100%, just take a quick look at the repo. I wish there was a rule in this community that requires a label for vibecoded apps.
It’s not a bad idea at all to have a label so we could set expectations right. But don’t be too harsh on me ;) Just being able to pull a functional app without much of experience is already a reasonable accomplishment is it?
Why would this be an accomplishment we need to celebrate? Something else then you wrote that code. If you want to celebrate an accomplishment you could say “I was part of an AI vibe coding project and we created something functional”. What you did now was putting yourself front and center where you have no place to be, you are a supporting actor, at best. Its like a project manager telling everyone they accomplished getting a product out the door, giving people the idea they did that by themselves only. No, you were part of a team where (most probably) the real work was done by others. Same applies here: you used the coding abilities of another/something else to somehow toot your own horn and tell the world you did this. You did not. You never shared any info on the others involved on your team who did all the heavy lifting, only to reveal this info when pressed by others.

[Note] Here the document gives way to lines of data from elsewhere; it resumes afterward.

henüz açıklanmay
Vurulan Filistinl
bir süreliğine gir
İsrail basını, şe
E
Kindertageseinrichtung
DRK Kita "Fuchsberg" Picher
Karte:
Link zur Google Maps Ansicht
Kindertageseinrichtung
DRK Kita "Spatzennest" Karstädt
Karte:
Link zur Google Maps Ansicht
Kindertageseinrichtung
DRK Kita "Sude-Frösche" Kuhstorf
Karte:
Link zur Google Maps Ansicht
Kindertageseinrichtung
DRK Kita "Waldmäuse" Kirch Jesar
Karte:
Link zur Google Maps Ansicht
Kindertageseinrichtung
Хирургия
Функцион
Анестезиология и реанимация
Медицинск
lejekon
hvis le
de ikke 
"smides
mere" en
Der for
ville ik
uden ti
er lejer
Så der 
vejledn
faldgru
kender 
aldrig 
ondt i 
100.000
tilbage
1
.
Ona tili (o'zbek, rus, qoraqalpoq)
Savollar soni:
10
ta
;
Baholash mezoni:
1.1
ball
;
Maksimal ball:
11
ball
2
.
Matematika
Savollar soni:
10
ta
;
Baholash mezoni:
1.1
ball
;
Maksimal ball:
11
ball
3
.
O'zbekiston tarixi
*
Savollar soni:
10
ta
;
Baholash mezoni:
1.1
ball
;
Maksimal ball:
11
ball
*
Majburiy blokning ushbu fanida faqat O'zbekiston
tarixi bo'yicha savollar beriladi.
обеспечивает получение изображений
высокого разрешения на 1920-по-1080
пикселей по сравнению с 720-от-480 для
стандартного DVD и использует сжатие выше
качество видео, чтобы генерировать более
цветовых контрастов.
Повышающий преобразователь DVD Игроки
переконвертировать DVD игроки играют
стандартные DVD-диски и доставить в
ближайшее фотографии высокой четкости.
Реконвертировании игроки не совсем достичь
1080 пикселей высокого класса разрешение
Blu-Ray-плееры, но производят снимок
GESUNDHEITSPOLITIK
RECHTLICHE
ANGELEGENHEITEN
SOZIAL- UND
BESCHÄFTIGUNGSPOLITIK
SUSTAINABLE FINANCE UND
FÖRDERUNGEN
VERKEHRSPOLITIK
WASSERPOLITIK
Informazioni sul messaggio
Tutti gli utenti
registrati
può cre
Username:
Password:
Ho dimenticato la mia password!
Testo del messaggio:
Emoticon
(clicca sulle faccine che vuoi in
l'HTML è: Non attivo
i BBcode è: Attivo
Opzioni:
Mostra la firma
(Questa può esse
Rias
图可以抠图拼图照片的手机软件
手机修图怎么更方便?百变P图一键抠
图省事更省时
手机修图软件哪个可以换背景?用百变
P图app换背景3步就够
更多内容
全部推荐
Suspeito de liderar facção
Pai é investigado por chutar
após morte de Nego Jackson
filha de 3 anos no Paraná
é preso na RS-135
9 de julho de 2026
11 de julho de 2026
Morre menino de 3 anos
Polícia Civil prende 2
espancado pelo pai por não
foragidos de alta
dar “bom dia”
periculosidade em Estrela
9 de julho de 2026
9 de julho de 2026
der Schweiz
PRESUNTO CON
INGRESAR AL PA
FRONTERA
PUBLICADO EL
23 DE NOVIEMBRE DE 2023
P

I get your point about giving proper credit to the tools involved, and that’s fair. I’m not trying to pass this off as traditional from-scratch coding. Reducing it to “you did nothing” feels a bit excessive. At the same time, there’s still effort in figuring out what to build, iterating, debugging, and getting something functional out. That’s the part I’m happy about.

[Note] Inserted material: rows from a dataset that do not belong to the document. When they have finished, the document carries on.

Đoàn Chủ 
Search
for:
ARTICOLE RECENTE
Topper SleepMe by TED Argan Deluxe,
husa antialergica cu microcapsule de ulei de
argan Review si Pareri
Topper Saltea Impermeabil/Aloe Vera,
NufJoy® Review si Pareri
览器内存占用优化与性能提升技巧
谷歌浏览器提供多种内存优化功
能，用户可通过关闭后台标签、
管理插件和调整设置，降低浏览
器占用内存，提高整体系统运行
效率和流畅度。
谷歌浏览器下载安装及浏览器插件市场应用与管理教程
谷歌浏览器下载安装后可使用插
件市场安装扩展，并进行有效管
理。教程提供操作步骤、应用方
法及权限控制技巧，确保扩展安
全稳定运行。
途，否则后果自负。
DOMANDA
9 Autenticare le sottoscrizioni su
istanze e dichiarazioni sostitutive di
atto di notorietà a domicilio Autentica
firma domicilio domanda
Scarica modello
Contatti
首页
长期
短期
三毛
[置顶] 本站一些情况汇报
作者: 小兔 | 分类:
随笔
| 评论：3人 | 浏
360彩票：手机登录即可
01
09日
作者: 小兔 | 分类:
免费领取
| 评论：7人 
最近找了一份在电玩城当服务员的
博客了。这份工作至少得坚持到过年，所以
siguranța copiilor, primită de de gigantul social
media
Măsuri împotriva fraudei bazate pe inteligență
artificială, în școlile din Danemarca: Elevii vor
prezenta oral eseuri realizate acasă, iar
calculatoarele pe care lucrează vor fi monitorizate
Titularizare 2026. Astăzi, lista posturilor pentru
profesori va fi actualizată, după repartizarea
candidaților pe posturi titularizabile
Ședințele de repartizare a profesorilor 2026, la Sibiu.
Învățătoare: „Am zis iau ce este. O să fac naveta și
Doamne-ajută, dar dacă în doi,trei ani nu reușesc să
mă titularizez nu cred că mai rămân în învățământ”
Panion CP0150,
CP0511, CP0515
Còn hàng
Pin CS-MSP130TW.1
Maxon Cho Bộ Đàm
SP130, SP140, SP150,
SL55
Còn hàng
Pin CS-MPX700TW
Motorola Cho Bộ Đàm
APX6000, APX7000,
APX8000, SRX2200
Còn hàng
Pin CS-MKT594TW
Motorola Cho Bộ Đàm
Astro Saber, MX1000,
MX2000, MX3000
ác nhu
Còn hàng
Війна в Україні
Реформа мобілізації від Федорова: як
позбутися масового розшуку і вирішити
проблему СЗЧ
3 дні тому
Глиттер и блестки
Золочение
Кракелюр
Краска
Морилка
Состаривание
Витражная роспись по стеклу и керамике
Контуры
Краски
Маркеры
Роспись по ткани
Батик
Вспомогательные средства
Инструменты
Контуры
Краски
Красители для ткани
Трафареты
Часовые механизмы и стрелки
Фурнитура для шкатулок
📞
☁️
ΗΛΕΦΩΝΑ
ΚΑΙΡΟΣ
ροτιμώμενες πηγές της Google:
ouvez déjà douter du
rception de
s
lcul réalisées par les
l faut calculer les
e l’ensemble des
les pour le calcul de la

Even this comment stinks of LLM style. Please stop trying to bring about the dead internet.
Great idea. Automatic updates (e.g. Watchtower) make me a little nervous.
For me, it’s all about finding the right balance. I don’t want to have to manually update for every little bug fix version bump. Most software I find that major.minor version tags, if they exist, are a good compromise with daily auto updates unless it’s a really fast releasing software where just a major version makes sense. I usually just track releases on GitHub or wherever the source is hosted and bump as I need. That takes care of probably 90-95% of the containers I run.

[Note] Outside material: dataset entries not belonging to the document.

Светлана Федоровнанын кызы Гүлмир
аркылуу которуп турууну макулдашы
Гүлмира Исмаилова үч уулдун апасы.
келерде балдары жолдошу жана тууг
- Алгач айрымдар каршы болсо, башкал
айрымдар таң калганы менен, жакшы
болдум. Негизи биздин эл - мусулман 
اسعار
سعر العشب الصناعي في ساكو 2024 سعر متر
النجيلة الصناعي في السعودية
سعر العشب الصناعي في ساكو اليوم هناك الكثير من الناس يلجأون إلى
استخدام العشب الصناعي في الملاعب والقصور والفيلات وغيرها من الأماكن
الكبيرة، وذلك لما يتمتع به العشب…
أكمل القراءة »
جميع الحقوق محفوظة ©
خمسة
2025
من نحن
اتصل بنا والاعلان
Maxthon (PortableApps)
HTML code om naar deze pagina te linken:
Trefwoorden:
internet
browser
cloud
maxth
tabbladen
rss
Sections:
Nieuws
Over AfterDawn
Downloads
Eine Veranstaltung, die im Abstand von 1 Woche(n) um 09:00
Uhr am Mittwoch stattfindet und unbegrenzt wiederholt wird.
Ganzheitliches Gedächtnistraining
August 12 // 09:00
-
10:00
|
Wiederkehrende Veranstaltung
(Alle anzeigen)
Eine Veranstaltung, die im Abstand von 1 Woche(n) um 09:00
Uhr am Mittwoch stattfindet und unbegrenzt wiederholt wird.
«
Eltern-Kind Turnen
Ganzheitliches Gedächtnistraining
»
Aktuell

Automatic updates for bug fixes (e.g. 1.0.0 to 1.0.1) are usually fine - it’s major and minor updates that are scarier. I’ve never used Watchtower so I’m not sure if it has an option to only allow bugfixes.
Yeah that’s exactly what I was thinking about when I started this project. I’ve noticed that many home labers are a bit skeptical with automatic updates. I’m glad you liked the idea
Does it offer notifications?
3 of your docker containers have new versions available
Yeah, absolutely. You can set the notifications as you wish.
Can you provide a link to your repo?